- Problem statement: Rewrite the records below, changing every "Ağustos 5, 2026" to "5 Ağustos 2026" and keeping all other text the same. Omit the pictures from your answer.

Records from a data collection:
═══
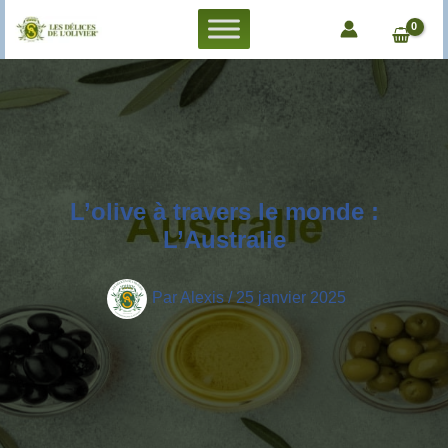
Aller
au
contenu
L’olive à travers le monde :
L’Australie
Par
Alexis
/
25 janvier 2025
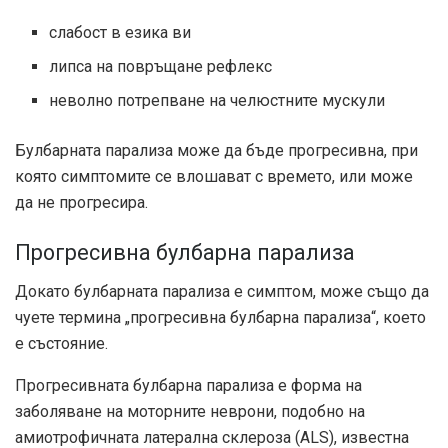
слабост в езика ви
липса на повръщане рефлекс
неволно потрепване на челюстните мускули
Булбарната парализа може да бъде прогресивна, при
която симптомите се влошават с времето, или може
да не прогресира.
Прогресивна булбарна парализа
Докато булбарната парализа е симптом, може също да
чуете термина „прогресивна булбарна парализа“, което
е състояние.
Прогресивната булбарна парализа е форма на
заболяване на моторните неврони, подобно на
амиотрофичната латерална склероза (ALS), известна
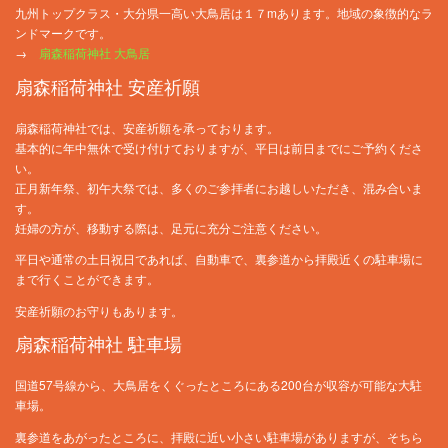
九州トップクラス・大分県一高い大鳥居は１７mあります。地域の象徴的なラ
ンドマークです。
→
扇森稲荷神社 大鳥居
扇森稲荷神社 安産祈願
扇森稲荷神社では、安産祈願を承っております。
基本的に年中無休で受け付けておりますが、平日は前日までにご予約くださ
い。
正月新年祭、初午大祭では、多くのご参拝者にお越しいただき、混み合いま
す。
妊婦の方が、移動する際は、足元に充分ご注意ください。
平日や通常の土日祝日であれば、自動車で、裏参道から拝殿近くの駐車場に
まで行くことができます。
安産祈願のお守りもあります。
扇森稲荷神社 駐車場
国道57号線から、大鳥居をくぐったところにある200台が収容が可能な大駐
車場。
裏参道をあがったところに、拝殿に近い小さい駐車場がありますが、そちら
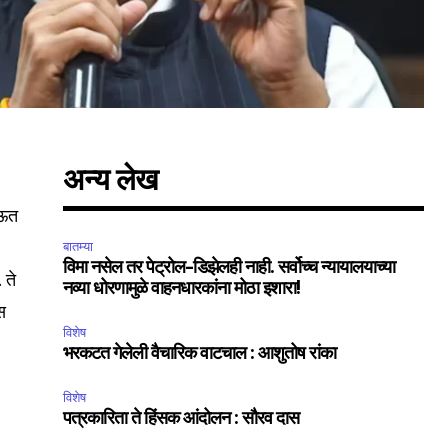
अन्य लेख
ाऊत
बातम्या
SUBSCRIBE
विमा नसेल तर पेट्रोल-डिझेलही नाही. सर्वोच्च न्यायालयाच्या
 ते
नव्या धोरणामुळे वाहनधारकांना मोठा इशारा!
स
ccept the
Privacy Policy
.
विशेष
भरकटत गेलेली वैचारिक वाटचाल : आशुतोष रांका
विशेष
पत्रकारिता ते हिंसक आंदोलन : सौरव दास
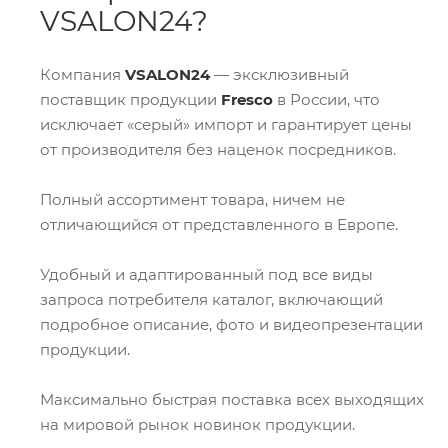
VSALON24?
Компания
VSALON24
— эксклюзивный
поставщик продукции
Fresco
в России, что
исключает «серый» импорт и гарантирует цены
от производителя без наценок посредников.
Полный ассортимент товара, ничем не
отличающийся от представленного в Европе.
Удобный и адаптированный под все виды
запроса потребителя каталог, включающий
подробное описание, фото и видеопрезентации
продукции.
Максимально быстрая поставка всех выходящих
на мировой рынок новинок продукции.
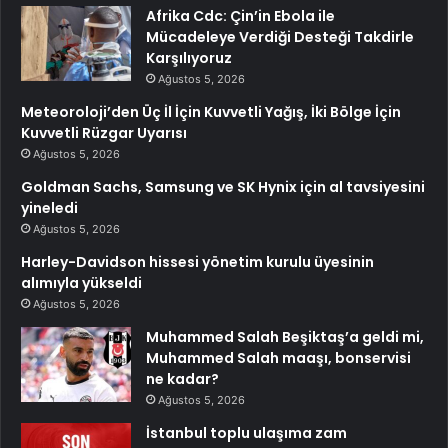
Afrika Cdc: Çin’in Ebola ile
Mücadeleye Verdiği Desteği Takdirle
Karşılıyoruz
Ağustos 5, 2026
Meteoroloji’den Üç İl İçin Kuvvetli Yağış, İki Bölge İçin
Kuvvetli Rüzgar Uyarısı
Ağustos 5, 2026
Goldman Sachs, Samsung ve SK Hynix için al tavsiyesini
yineledi
Ağustos 5, 2026
Harley-Davidson hissesi yönetim kurulu üyesinin
alımıyla yükseldi
Ağustos 5, 2026
Muhammed Salah Beşiktaş’a geldi mi,
Muhammed Salah maaşı, bonservisi
ne kadar?
Ağustos 5, 2026
İstanbul toplu ulaşıma zam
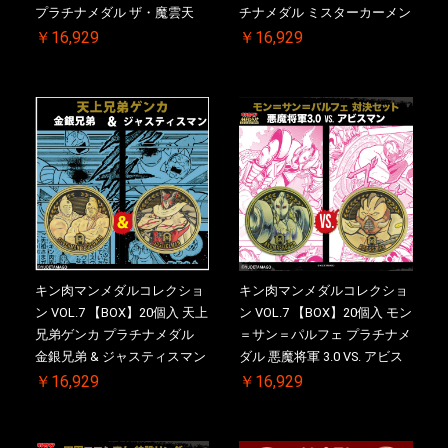
プラチナメダル ザ・魔雲天
チナメダル ミスターカーメン
VS. テリーマン 3.0 ケース付
VS. ブロッケン Jr. 2.0 ケース
￥16,929
￥16,929
き【初回購入特典 】KIN(金)
付き【初回購入特典 】
肉メダル(非売品)付【二次受
KIN(金)肉メダル(非売品)付
注分】2026/10/30 一斉出荷予
【二次受注分】2026/10/30 一
定
斉出荷予定
キン肉マンメダルコレクショ
キン肉マンメダルコレクショ
ン VOL.7 【BOX】20個入 天上
ン VOL.7 【BOX】20個入 モン
兄弟ゲンカ プラチナメダル
＝サン＝パルフェ プラチナメ
金銀兄弟 & ジャスティスマン
ダル 悪魔将軍 3.0 VS. アビス
2.0 ケース付き【初回購入特
マン【初回購入特典 】
￥16,929
￥16,929
典 】KIN(金)肉メダル(非売品)
KIN(金)肉メダル(非売品)付
付【二次受注分】2026/10/30
【二次受注分】2026/10/30 一
一斉出荷予定
斉出荷予定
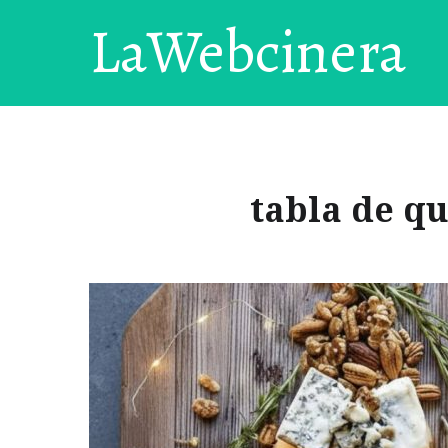
LaWebcinera
tabla de q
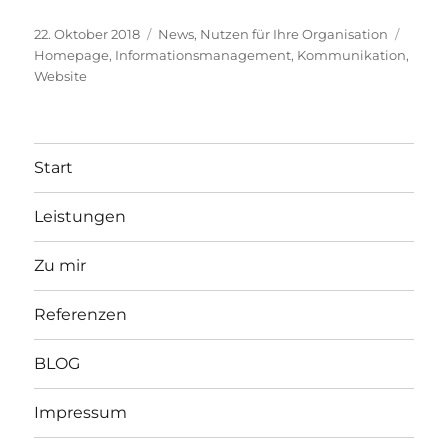
Veröffentlicht
Kategorien
Schla
22. Oktober 2018
News
,
Nutzen für Ihre Organisation
am
Homepage
,
Informationsmanagement
,
Kommunikation
,
Website
Start
Leistungen
Zu mir
Referenzen
BLOG
Impressum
═══
- Expected answer:
Aller
au
contenu
L’olive à travers le monde :
L’Australie
Par
Alexis
/
25 janvier 2025
слабост в езика ви
липса на повръщане рефлекс
неволно потрепване на челюстните мускули
Булбарната парализа може да бъде прогресивна, при
която симптомите се влошават с времето, или може
да не прогресира.
Прогресивна булбарна парализа
Докато булбарната парализа е симптом, може също да
чуете термина „прогресивна булбарна парализа“, което
е състояние.
Прогресивната булбарна парализа е форма на
заболяване на моторните неврони, подобно на
амиотрофичната латерална склероза (ALS), известна
九州トップクラス・大分県一高い大鳥居は１７mあります。地域の象徴的なラ
ンドマークです。
→
扇森稲荷神社 大鳥居
扇森稲荷神社 安産祈願
扇森稲荷神社では、安産祈願を承っております。
基本的に年中無休で受け付けておりますが、平日は前日までにご予約くださ
い。
正月新年祭、初午大祭では、多くのご参拝者にお越しいただき、混み合いま
す。
妊婦の方が、移動する際は、足元に充分ご注意ください。
平日や通常の土日祝日であれば、自動車で、裏参道から拝殿近くの駐車場に
まで行くことができます。
安産祈願のお守りもあります。
扇森稲荷神社 駐車場
国道57号線から、大鳥居をくぐったところにある200台が収容が可能な大駐
車場。
裏参道をあがったところに、拝殿に近い小さい駐車場がありますが、そちら
अन्य लेख
ाऊत
बातम्या
SUBSCRIBE
विमा नसेल तर पेट्रोल-डिझेलही नाही. सर्वोच्च न्यायालयाच्या
 ते
नव्या धोरणामुळे वाहनधारकांना मोठा इशारा!
स
ccept the
Privacy Policy
.
विशेष
भरकटत गेलेली वैचारिक वाटचाल : आशुतोष रांका
विशेष
पत्रकारिता ते हिंसक आंदोलन : सौरव दास
VSALON24?
Компания
VSALON24
— эксклюзивный
поставщик продукции
Fresco
в России, что
исключает «серый» импорт и гарантирует цены
от производителя без наценок посредников.
Полный ассортимент товара, ничем не
отличающийся от представленного в Европе.
Удобный и адаптированный под все виды
запроса потребителя каталог, включающий
подробное описание, фото и видеопрезентации
продукции.
Максимально быстрая поставка всех выходящих
на мировой рынок новинок продукции.
Afrika Cdc: Çin’in Ebola ile
Mücadeleye Verdiği Desteği Takdirle
Karşılıyoruz
5 Ağustos 2026
Meteoroloji’den Üç İl İçin Kuvvetli Yağış, İki Bölge İçin
Kuvvetli Rüzgar Uyarısı
5 Ağustos 2026
Goldman Sachs, Samsung ve SK Hynix için al tavsiyesini
yineledi
5 Ağustos 2026
Harley-Davidson hissesi yönetim kurulu üyesinin
alımıyla yükseldi
5 Ağustos 2026
Muhammed Salah Beşiktaş’a geldi mi,
Muhammed Salah maaşı, bonservisi
ne kadar?
5 Ağustos 2026
İstanbul toplu ulaşıma zam
プラチナメダル ザ・魔雲天
チナメダル ミスターカーメン
VS. テリーマン 3.0 ケース付
VS. ブロッケン Jr. 2.0 ケース
￥16,929
￥16,929
き【初回購入特典 】KIN(金)
付き【初回購入特典 】
肉メダル(非売品)付【二次受
KIN(金)肉メダル(非売品)付
注分】2026/10/30 一斉出荷予
【二次受注分】2026/10/30 一
定
斉出荷予定
キン肉マンメダルコレクショ
キン肉マンメダルコレクショ
ン VOL.7 【BOX】20個入 天上
ン VOL.7 【BOX】20個入 モン
兄弟ゲンカ プラチナメダル
＝サン＝パルフェ プラチナメ
金銀兄弟 & ジャスティスマン
ダル 悪魔将軍 3.0 VS. アビス
2.0 ケース付き【初回購入特
マン【初回購入特典 】
￥16,929
￥16,929
典 】KIN(金)肉メダル(非売品)
KIN(金)肉メダル(非売品)付
付【二次受注分】2026/10/30
【二次受注分】2026/10/30 一
一斉出荷予定
斉出荷予定
LaWebcinera
tabla de q
Veröffentlicht
Kategorien
Schla
22. Oktober 2018
News
,
Nutzen für Ihre Organisation
am
Homepage
,
Informationsmanagement
,
Kommunikation
,
Website
Start
Leistungen
Zu mir
Referenzen
BLOG
Impressum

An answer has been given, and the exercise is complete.